In stark contrast, independent craft brewers account for 11 percent of the US market—and that’s growing rapidly, even though crafts tend to retail for $8 to $10 per six-pack, versus about $6 for conventional beers. Most distributors sell either InBev or MillerCoors brands as their bread and butter, according to the Wall St. Journal, plus a smattering of independent craft brews. That’s why in supermarkets there are  national craft brews like Sierra Nevada, along with maybe a few local favorites, in addition to the offerings listed above.   InBev bought US beer giant Anheuser-Busch back in 2008, the company accounted for 49 percent of the US beer market, the Wall Street Journal reports. Since then, its US market share has dipped to 45 percent. Since 2005, sales of its big domestic brands like Bud have dropped 5.7 percent, even as craft-beer sales have rocketed up 173.6 percent.

This is important to understand because InBev has recently commenced an effort to force supermarkets to abandon selling craft beers.  According to the Wall St. Journal, distributors whose beer sales are 98 percent InBev brands can get as much as $1.5 million in rebates—as long as they don’t also sell some popular craft brews as well.  This is InBev’s effort to use its still-formidable US market heft to squeeze out those fast-growing craft-beer makers.

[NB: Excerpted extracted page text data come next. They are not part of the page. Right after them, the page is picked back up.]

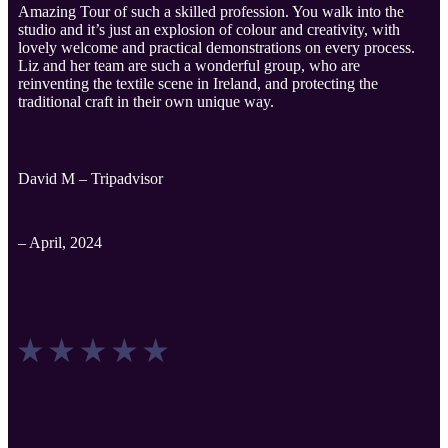
Amazing Tour of such a skilled profession. You walk into the
studio and it’s just an explosion of colour and creativity, with
lovely welcome and practical demonstrations on every process.
Liz and her team are such a wonderful group, who are
reinventing the textile scene in Ireland, and protecting the
traditional craft in their own unique way.
David M – Tripadvisor
– April, 2024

For decades, megabrewers like InBev and MillerCoors have utilized exclusive agreements with  independent distributors as a way to distribute its products.  The Wall St. Journal claims:

The world’s largest brewer last month introduced a new incentive program that could offer some independent distributors in the U.S. annual reimbursements of as much as $1.5 million if 98% of the beers they sell are AB InBev brands, according to two distributors who requested confidentiality because they were asked not to discuss the plan. Distributors whose sales volumes are 95% made up of AB InBev brands would be eligible to have the brewer cover as much as half of their contractual marketing support for those brands, which includes retail promotion and display costs. AB InBev, which introduced the plan at a meeting of distributors in St. Louis, estimates participating distributors would receive an average annual benefit of $200,000 each.

The beer giant reportedly plans to spend about $150 million next year, as part of a “three-year plan to restore growth in AB InBev’s most profitable market,” the United States. 
 And beyond pushing up the percentage of AB InBev products in the mix, the incentive plans place another restriction on the distributors who choose to take advantage of the offers: They can only carry craft brewers that produce less than 15,000 barrels or sell beer only in one state.
 Such a provision would put a hard squeeze on excellent, relatively large craft brewers like San Diego’s Stone, Northern California’s Sierra Nevada, and Colorado’s Oskar Blues. InBev’s new program is already having an impact, theJournal reports.

At least one distributor has dropped a craft brewer as a result of the incentive program. Deschutes Brewery President Michael Lalonde said Grey Eagle Distributing of St. Louis last week decided it will drop the Oregon brewery behind Mirror Pond Pale Ale because it “had to make a choice to go with the incentive program or stay with craft.”

Is this legal?  Hard to say.  Currently, the Journal reports, just 38 percent of AB InBev-aligned distributors participate in the company’s incentive programs. InBev “aims to double participation in three years behind the new rewards plan”.  However, as a consumer, we urge you to respond to InBev’s most recent anti-competitive scheme by using your power of the purse — don’t buy InBev products.   There’s no better way to fight monopolistic tactics than to refuse to give that monopolist your money.